Researchers at Karolinska Institutet in Sweden have obtained the first 3D structure of uromodulin, the building block of the unique safety net that constantly protects our urinary tract against bacterial infections. Uromodulin also plays a part in certain chronic diseases of the kidney. By analysing the structure of uromodulin, the researchers write in the journal PNAS that they can better understand the mutations that cause these kidney diseases.
Every year, some 150 million people develop an infection of the urinary tract, which makes it one of the world's most common non-infectious bacterial conditions. Women are most vulnerable, with one in every two developing a urinary infection at some time in life. It is not at all as common in men, but for those who do develop an infection, it can prove very serious.
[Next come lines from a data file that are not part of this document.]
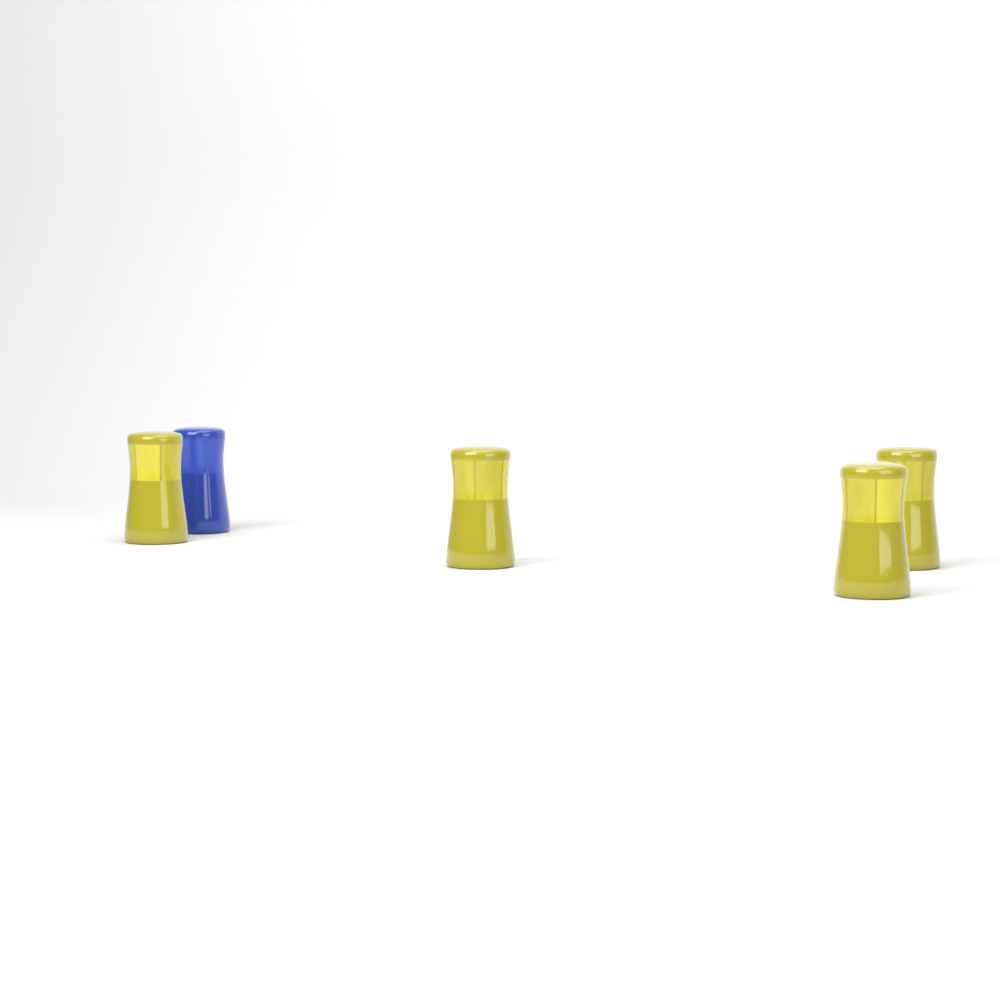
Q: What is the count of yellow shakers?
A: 4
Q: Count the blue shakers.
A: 1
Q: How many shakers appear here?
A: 5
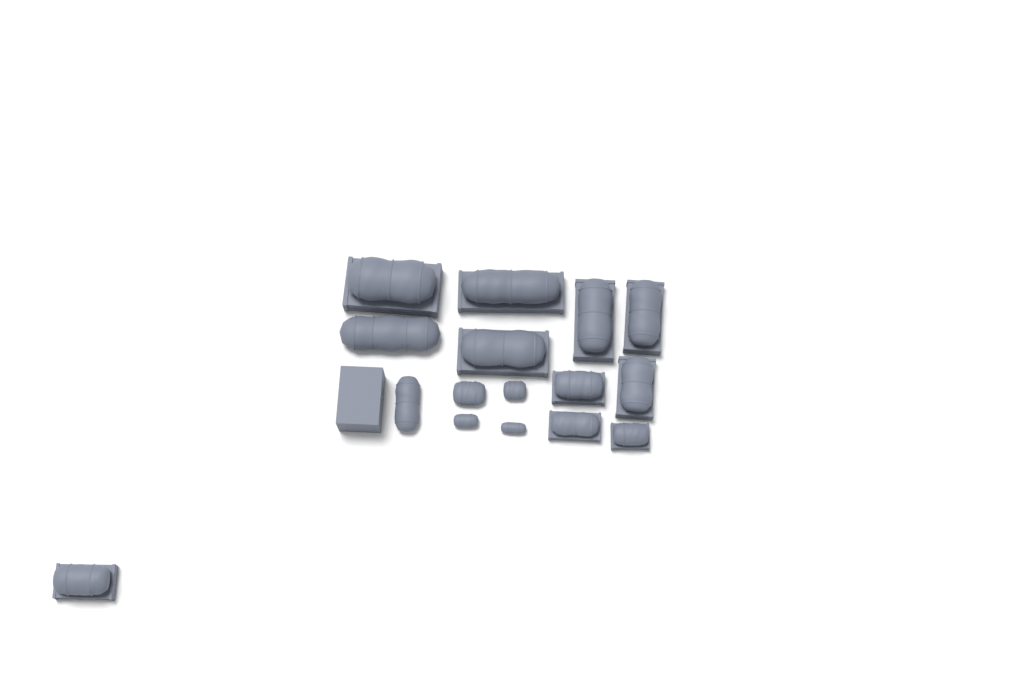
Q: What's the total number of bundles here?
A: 16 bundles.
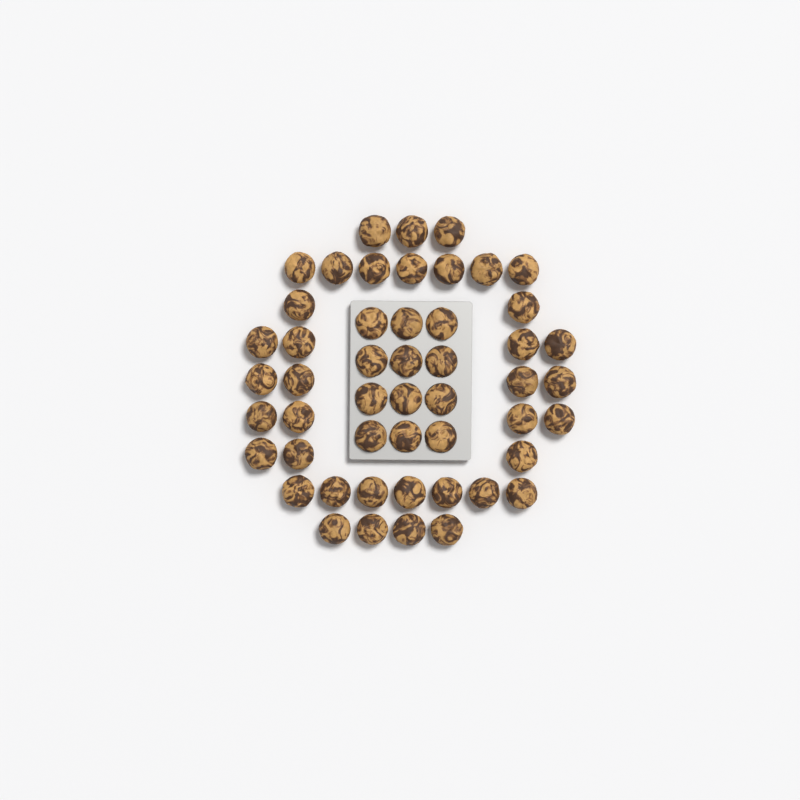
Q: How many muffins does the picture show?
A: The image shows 50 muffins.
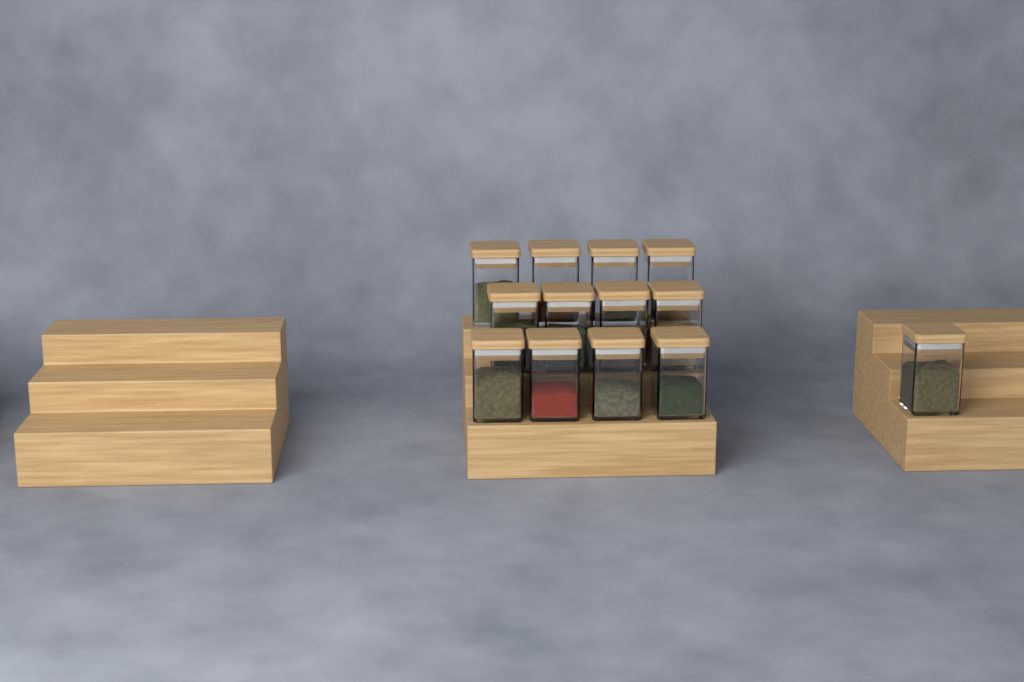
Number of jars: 13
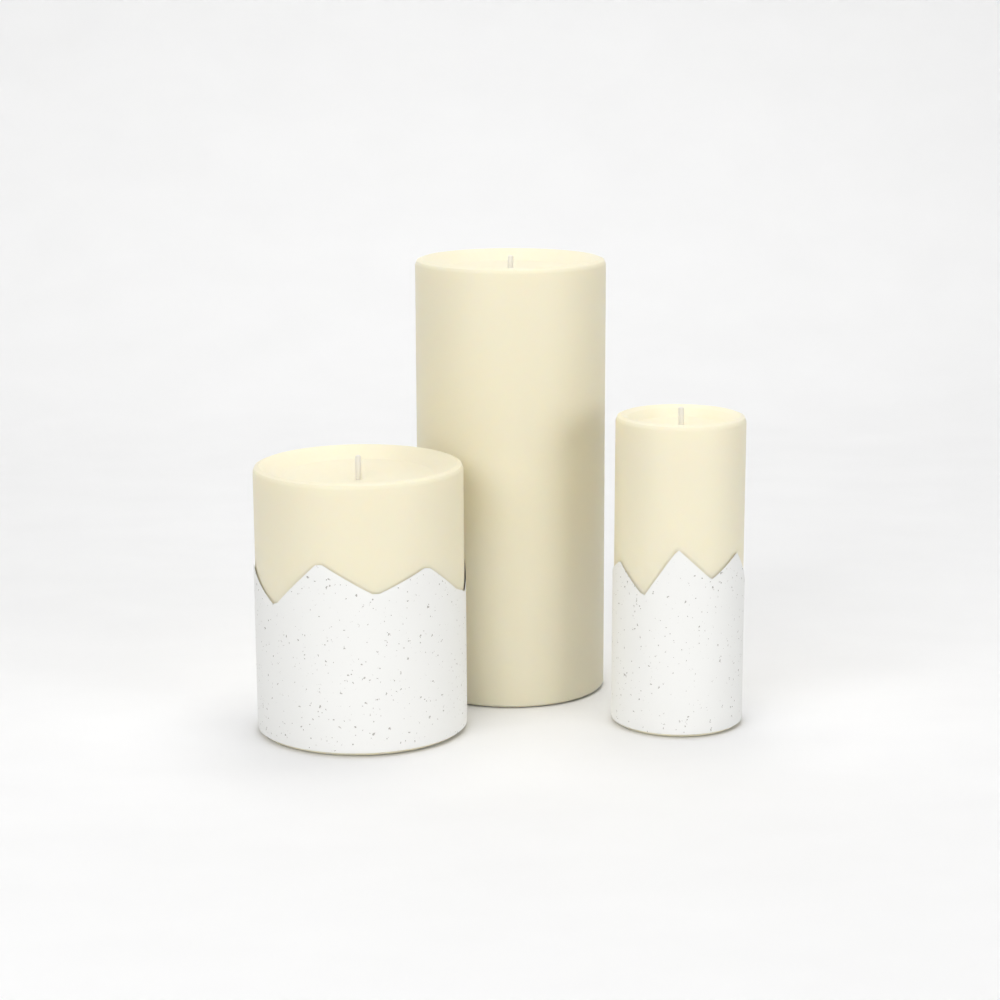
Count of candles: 3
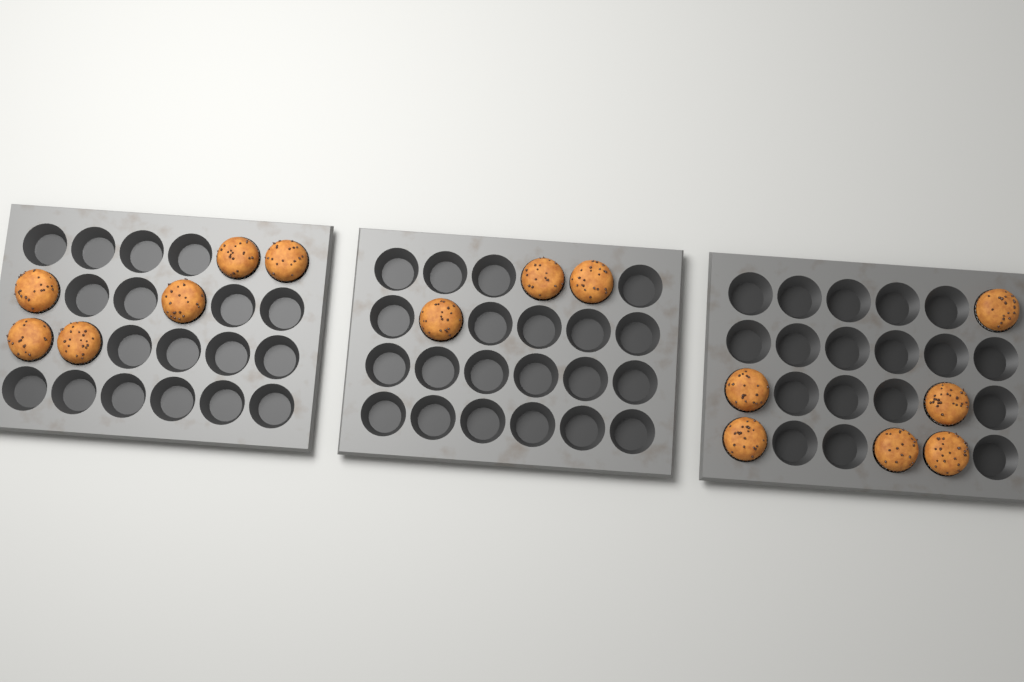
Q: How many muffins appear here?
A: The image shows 15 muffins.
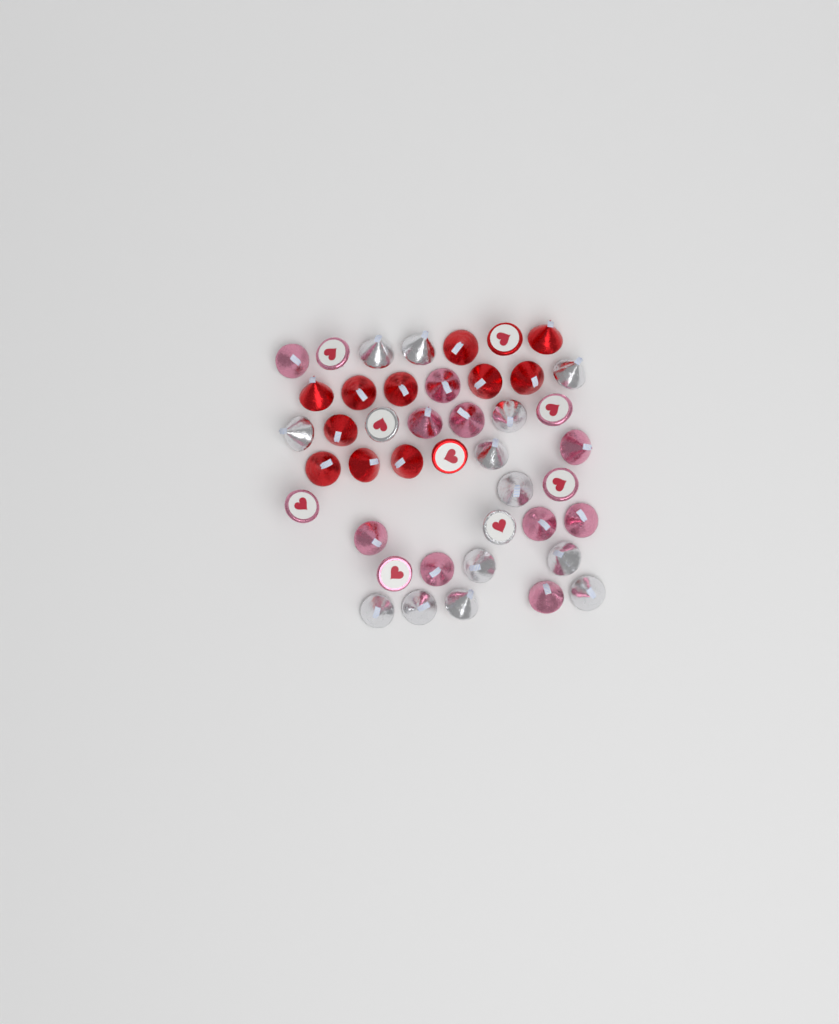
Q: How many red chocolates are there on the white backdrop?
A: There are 13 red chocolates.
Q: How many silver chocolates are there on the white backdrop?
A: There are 15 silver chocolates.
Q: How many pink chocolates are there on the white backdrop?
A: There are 15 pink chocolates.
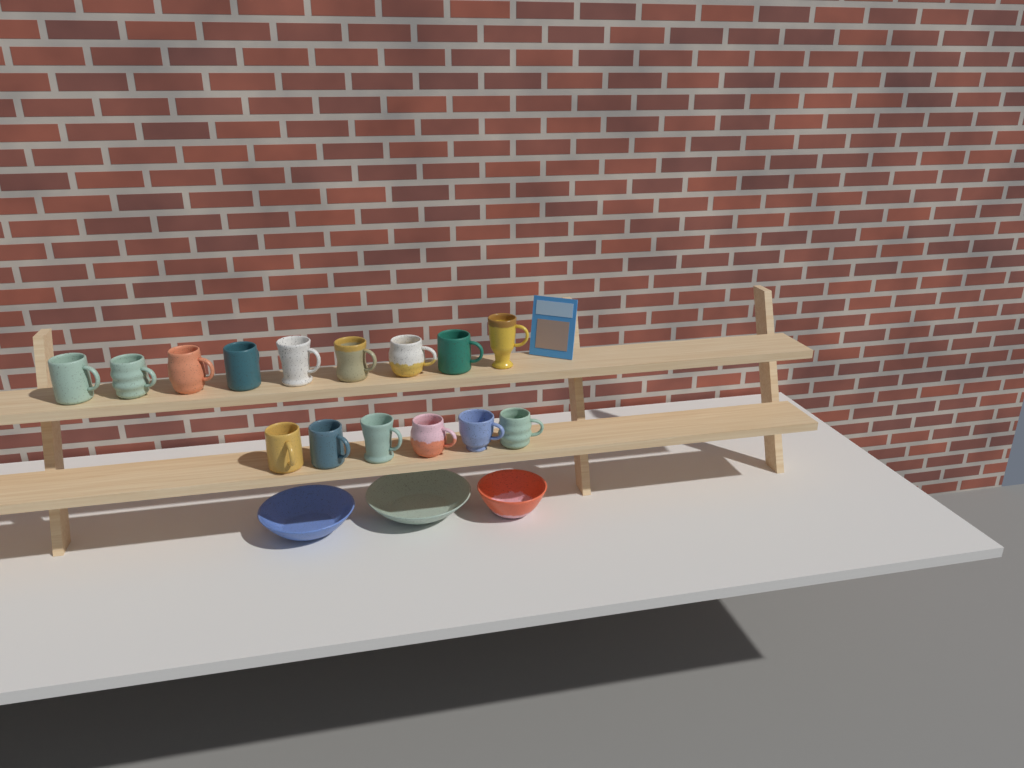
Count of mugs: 15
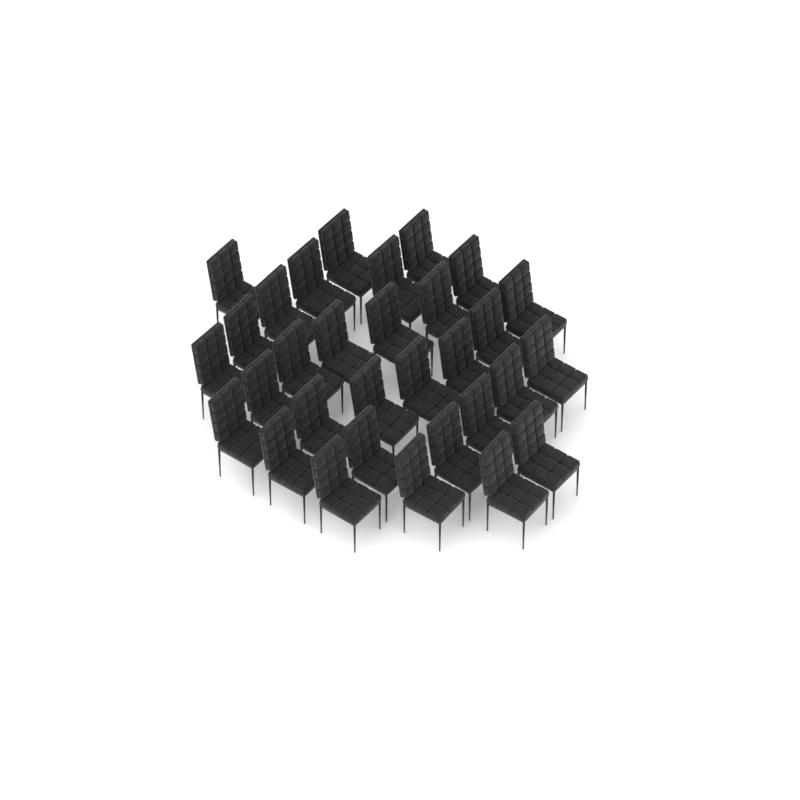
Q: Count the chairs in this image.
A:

Since our urinary tracts, unlike other passageways such as the nose, have no protective mucus to help keep bacteria away, the body has developed another strategy to protect itself from attack. Every day, our kidneys produce uromodulin, a sugar-rich protein, which on encountering salt ions in the urinary tract self-assembles into a water-soluble net. This net contains a large quantity of a particular type of sugar that mimics those found on urinary tract walls. Therefore, the uromodulin net serves as bait for the bacteria that try to attack the body via the urinary tract, trapping and neutralising them before they are excreted from the body into the urine.
Now a team at Karolinska Institutet has managed for the first time to analyse the 3D structure of uromodulin in detail.
"We produced uromodulin using mammalian cells, both as a net that we could examine under a microscope and in a form that can be crystallised," says principal investigator Luca Jovine, professor of structural biology at the Department of Biosciences and Nutrition at Karolinska Institutet.
To obtain a 3D model of uromodulin, the researchers used a technique called protein crystallography, which produces atomic-resolution information on protein molecules by bombarding their crystals with X-rays.
"This enabled us to show for the first time what uromodulin, the most abundant protein in human urine, looks like in detail," says Professor Jovine.
The information thus produced is also important for understanding certain chronic kidney diseases.
"Now that we know the 3D structure of the protein, we are a step closer to understanding mutations that are responsible for uromodulin-associated kidney diseases," he adds.